Stored items:
# # # # # # #
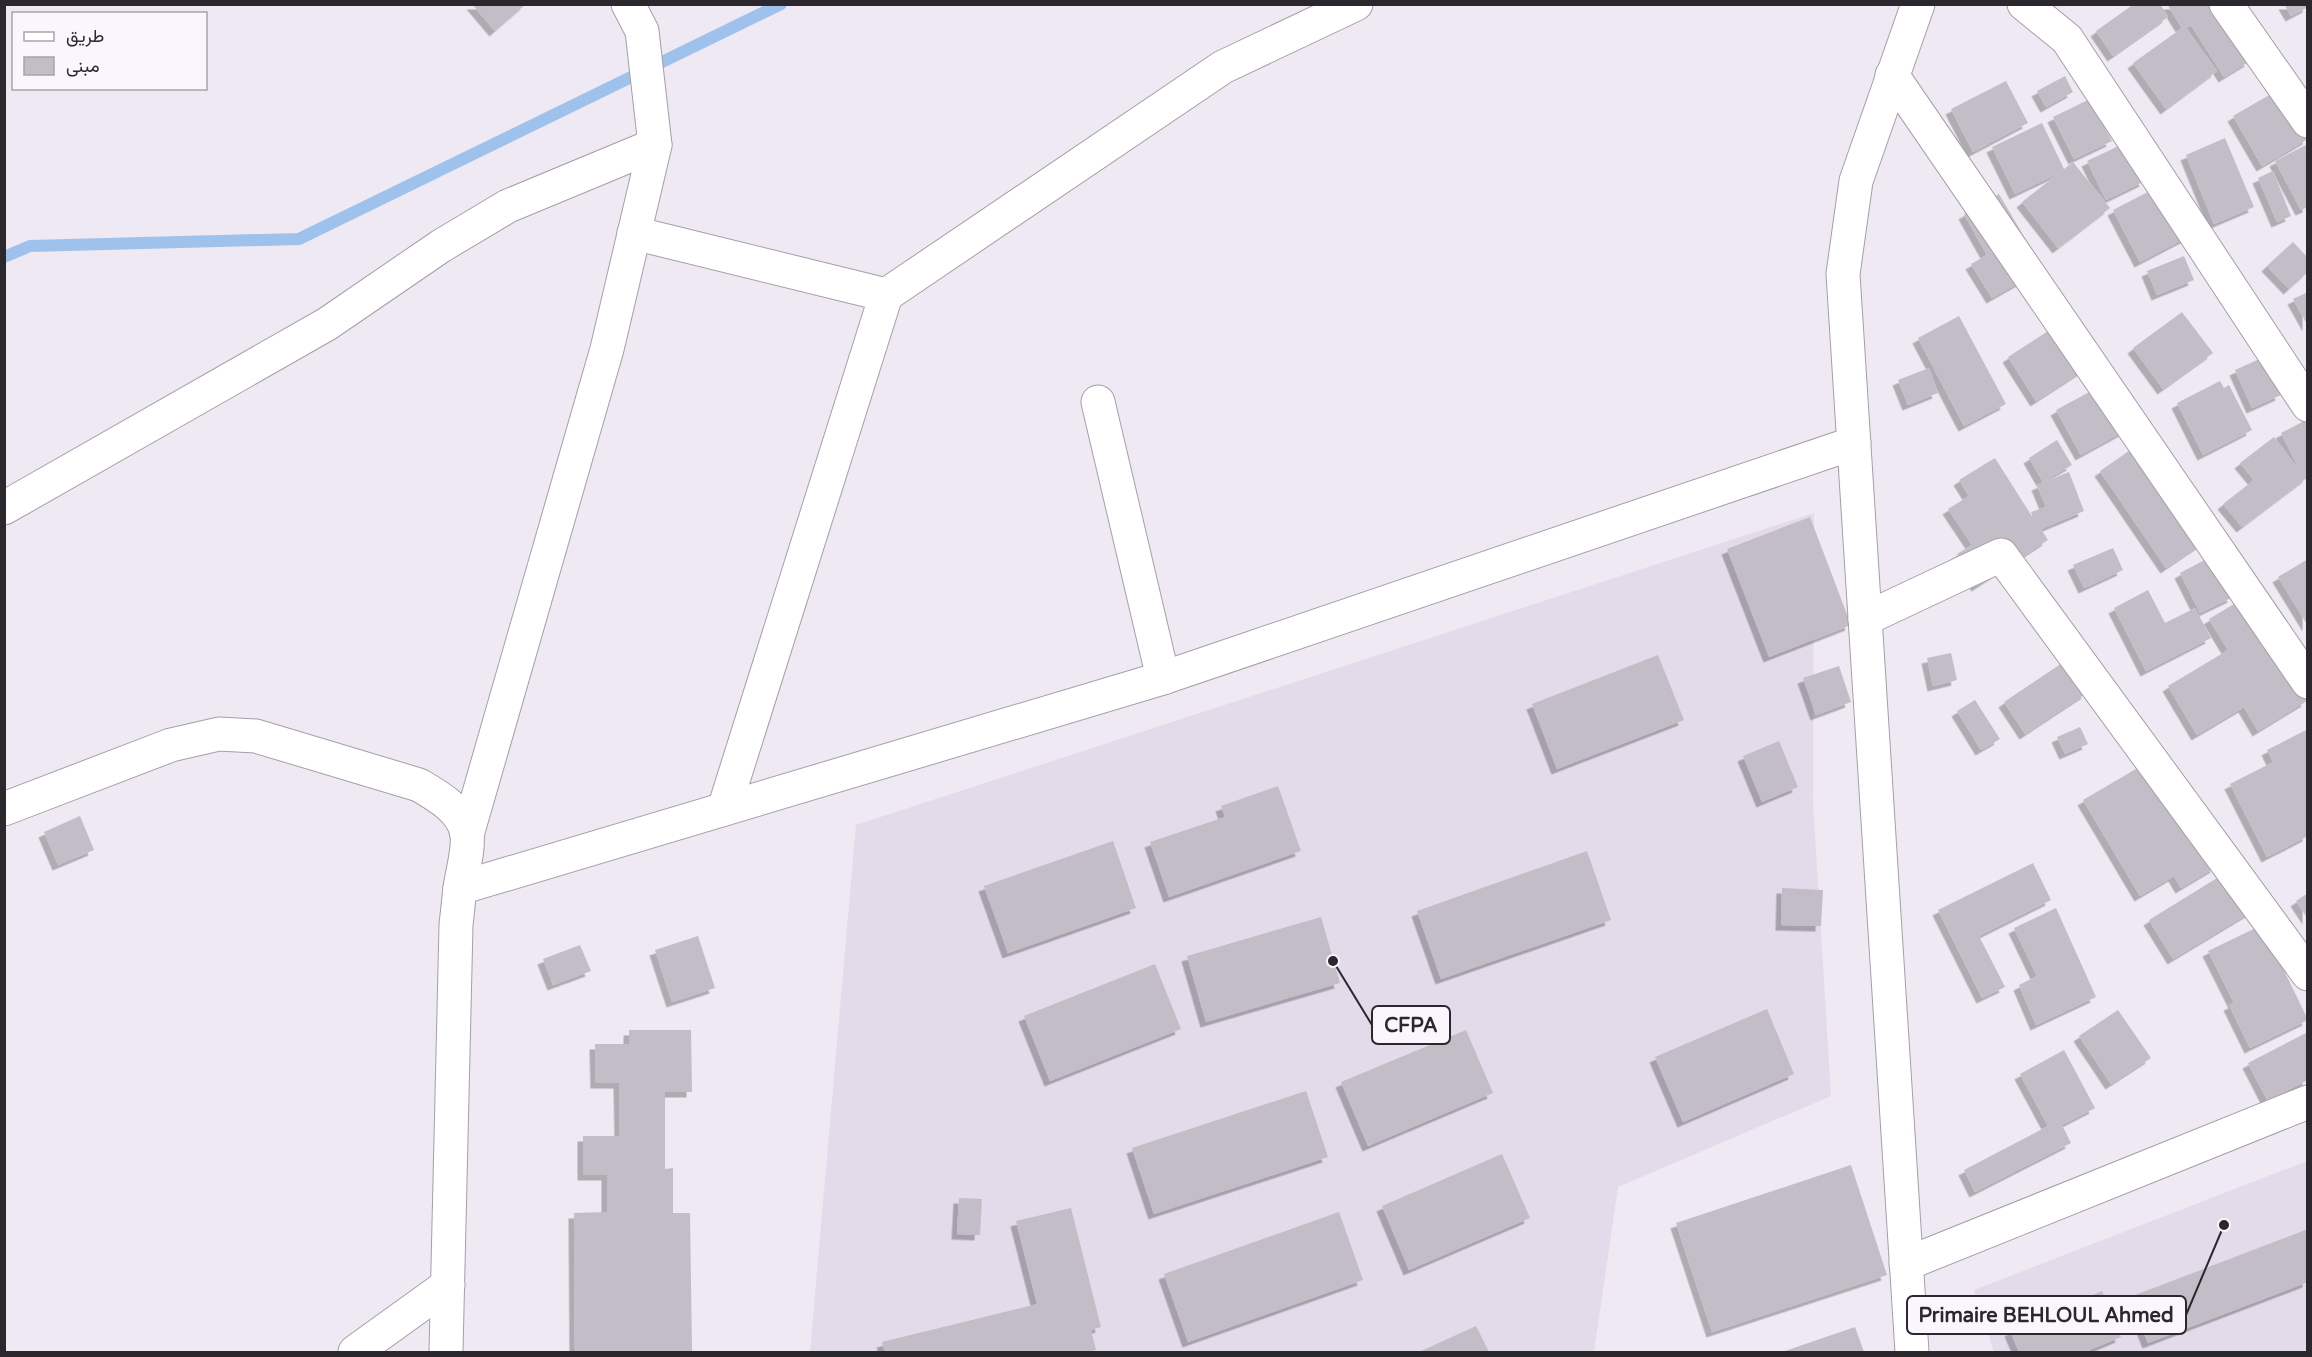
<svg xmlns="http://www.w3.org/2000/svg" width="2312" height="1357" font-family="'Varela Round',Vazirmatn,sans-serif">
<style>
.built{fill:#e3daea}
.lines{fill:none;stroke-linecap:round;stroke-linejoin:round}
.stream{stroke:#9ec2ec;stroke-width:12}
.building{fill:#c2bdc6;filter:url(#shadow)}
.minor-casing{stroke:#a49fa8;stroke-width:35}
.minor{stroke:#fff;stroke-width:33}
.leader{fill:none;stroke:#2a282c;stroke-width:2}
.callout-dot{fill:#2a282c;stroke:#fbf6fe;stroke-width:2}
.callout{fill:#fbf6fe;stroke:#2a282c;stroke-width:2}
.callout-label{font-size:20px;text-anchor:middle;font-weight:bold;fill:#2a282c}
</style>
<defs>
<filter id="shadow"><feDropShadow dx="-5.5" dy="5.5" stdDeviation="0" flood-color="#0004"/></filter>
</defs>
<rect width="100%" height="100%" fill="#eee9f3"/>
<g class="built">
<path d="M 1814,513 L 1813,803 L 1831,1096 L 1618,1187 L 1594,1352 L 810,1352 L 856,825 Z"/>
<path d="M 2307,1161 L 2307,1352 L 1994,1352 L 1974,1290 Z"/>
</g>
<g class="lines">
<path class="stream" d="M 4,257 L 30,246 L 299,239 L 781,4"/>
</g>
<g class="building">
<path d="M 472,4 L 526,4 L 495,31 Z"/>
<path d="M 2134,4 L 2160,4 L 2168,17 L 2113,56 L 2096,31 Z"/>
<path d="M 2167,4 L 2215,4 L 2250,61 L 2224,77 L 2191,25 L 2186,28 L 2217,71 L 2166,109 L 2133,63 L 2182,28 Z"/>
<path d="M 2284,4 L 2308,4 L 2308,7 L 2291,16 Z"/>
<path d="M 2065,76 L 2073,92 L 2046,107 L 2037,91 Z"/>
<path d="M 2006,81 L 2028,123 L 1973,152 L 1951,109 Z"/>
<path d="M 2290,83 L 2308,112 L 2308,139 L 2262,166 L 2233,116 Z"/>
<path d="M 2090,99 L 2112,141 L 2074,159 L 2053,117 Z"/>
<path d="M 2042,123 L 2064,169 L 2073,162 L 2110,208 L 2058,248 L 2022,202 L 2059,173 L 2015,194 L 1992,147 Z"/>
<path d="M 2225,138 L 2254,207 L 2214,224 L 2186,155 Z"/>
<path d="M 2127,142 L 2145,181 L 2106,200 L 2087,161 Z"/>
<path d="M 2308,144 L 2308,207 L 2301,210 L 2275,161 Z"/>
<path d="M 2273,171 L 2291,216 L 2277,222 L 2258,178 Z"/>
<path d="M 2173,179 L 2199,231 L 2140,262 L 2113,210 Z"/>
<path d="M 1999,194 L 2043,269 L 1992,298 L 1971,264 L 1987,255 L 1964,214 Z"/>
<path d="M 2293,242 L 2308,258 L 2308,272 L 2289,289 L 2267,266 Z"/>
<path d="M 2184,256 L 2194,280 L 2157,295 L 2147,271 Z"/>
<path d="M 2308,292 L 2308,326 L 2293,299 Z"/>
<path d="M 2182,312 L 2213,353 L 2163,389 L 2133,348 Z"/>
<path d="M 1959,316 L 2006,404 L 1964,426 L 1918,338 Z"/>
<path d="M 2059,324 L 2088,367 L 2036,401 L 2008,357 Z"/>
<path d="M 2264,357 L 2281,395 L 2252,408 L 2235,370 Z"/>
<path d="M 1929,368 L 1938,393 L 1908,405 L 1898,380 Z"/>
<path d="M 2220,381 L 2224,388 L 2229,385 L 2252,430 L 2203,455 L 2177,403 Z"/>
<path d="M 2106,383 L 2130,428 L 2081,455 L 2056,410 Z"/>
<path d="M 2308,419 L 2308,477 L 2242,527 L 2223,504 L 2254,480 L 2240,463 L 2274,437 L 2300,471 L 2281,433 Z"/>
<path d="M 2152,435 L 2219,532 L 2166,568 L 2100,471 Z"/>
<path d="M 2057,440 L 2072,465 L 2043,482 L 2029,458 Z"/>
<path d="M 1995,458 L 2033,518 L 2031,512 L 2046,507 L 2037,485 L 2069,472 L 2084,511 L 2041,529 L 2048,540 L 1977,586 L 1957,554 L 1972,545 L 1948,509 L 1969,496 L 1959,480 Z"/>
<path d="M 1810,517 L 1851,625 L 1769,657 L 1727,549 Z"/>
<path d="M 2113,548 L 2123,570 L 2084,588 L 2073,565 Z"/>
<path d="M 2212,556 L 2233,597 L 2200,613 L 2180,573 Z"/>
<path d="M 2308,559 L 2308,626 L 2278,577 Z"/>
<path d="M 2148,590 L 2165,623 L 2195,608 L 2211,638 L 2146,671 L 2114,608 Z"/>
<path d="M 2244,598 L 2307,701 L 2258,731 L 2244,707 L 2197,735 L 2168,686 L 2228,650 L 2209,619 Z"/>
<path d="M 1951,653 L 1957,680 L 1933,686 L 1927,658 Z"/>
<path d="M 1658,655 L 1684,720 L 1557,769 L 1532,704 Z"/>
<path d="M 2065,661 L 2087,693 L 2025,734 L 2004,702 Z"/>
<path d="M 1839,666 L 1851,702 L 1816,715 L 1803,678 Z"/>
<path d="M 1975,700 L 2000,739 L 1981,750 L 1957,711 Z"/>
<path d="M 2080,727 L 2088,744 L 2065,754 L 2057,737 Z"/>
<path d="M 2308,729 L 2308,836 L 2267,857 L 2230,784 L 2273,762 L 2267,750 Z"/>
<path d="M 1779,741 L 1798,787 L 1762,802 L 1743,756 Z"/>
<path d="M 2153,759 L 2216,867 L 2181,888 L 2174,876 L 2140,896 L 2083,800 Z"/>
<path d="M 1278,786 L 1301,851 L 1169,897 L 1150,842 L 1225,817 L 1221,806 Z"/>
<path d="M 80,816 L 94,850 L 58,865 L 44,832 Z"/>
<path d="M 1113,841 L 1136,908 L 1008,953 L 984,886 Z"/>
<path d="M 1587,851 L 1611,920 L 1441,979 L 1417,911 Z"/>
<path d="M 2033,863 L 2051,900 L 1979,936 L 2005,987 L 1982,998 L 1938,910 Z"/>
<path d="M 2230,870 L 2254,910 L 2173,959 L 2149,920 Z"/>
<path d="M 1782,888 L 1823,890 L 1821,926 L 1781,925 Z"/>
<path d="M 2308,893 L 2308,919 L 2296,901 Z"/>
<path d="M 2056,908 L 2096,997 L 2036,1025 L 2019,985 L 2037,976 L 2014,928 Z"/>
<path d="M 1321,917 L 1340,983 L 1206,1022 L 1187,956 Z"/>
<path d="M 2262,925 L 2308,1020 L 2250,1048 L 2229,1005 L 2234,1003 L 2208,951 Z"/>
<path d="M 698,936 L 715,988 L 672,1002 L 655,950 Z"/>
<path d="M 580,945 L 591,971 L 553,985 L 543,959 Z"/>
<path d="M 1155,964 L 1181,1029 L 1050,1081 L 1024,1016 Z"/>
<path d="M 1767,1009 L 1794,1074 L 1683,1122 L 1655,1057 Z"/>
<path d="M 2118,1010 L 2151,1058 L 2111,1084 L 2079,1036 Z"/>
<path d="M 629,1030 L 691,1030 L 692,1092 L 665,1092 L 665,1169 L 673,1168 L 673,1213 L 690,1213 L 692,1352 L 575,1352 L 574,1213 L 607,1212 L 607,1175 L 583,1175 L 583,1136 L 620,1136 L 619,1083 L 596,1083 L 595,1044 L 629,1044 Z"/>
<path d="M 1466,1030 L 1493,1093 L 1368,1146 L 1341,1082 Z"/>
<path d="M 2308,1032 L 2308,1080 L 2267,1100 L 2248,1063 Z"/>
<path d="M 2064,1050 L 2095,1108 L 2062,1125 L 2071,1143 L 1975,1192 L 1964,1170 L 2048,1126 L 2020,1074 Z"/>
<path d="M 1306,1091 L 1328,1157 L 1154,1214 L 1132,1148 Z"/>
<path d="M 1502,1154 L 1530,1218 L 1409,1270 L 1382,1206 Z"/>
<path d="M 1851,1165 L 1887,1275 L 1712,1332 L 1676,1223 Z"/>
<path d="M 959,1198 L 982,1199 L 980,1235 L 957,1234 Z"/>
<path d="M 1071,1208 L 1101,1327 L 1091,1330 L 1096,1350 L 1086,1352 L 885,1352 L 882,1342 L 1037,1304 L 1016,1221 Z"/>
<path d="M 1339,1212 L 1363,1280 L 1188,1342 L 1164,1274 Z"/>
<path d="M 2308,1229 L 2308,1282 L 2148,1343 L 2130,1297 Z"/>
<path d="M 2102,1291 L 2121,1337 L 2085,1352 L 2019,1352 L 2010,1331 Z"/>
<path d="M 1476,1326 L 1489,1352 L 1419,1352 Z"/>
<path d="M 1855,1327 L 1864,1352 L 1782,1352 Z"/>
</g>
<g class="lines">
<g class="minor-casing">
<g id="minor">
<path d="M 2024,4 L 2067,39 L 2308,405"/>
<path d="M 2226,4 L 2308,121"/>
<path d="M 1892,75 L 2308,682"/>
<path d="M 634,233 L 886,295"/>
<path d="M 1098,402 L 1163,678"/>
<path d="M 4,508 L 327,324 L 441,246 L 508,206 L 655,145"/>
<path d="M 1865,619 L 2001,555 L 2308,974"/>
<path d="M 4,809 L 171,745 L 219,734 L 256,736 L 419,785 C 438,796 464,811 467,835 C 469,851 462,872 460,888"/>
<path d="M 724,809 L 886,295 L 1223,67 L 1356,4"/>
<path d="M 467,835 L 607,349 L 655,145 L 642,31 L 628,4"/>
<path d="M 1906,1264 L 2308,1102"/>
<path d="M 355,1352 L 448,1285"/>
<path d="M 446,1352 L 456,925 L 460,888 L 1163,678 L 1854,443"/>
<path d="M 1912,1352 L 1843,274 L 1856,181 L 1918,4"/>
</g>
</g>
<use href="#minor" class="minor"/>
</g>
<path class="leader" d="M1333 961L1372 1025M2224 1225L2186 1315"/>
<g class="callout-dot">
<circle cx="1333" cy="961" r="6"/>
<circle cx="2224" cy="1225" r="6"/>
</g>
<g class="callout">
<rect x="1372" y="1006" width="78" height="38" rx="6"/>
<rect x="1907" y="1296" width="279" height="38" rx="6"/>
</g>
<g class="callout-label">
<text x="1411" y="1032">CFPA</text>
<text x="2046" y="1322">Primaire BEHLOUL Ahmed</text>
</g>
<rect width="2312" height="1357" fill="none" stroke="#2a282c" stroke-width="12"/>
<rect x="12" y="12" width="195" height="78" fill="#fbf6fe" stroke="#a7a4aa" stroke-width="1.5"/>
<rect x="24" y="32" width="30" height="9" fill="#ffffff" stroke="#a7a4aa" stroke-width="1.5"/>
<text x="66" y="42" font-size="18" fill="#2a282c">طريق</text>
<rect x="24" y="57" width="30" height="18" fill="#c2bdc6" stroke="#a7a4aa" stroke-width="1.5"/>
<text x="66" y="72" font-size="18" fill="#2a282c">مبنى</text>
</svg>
# # # # # # #
= PROBLEM TO SOLVE =
Scan each line of the entries above for the word "shadow" and report how many lines contain it, with nothing else.

= FINAL ANSWER =
2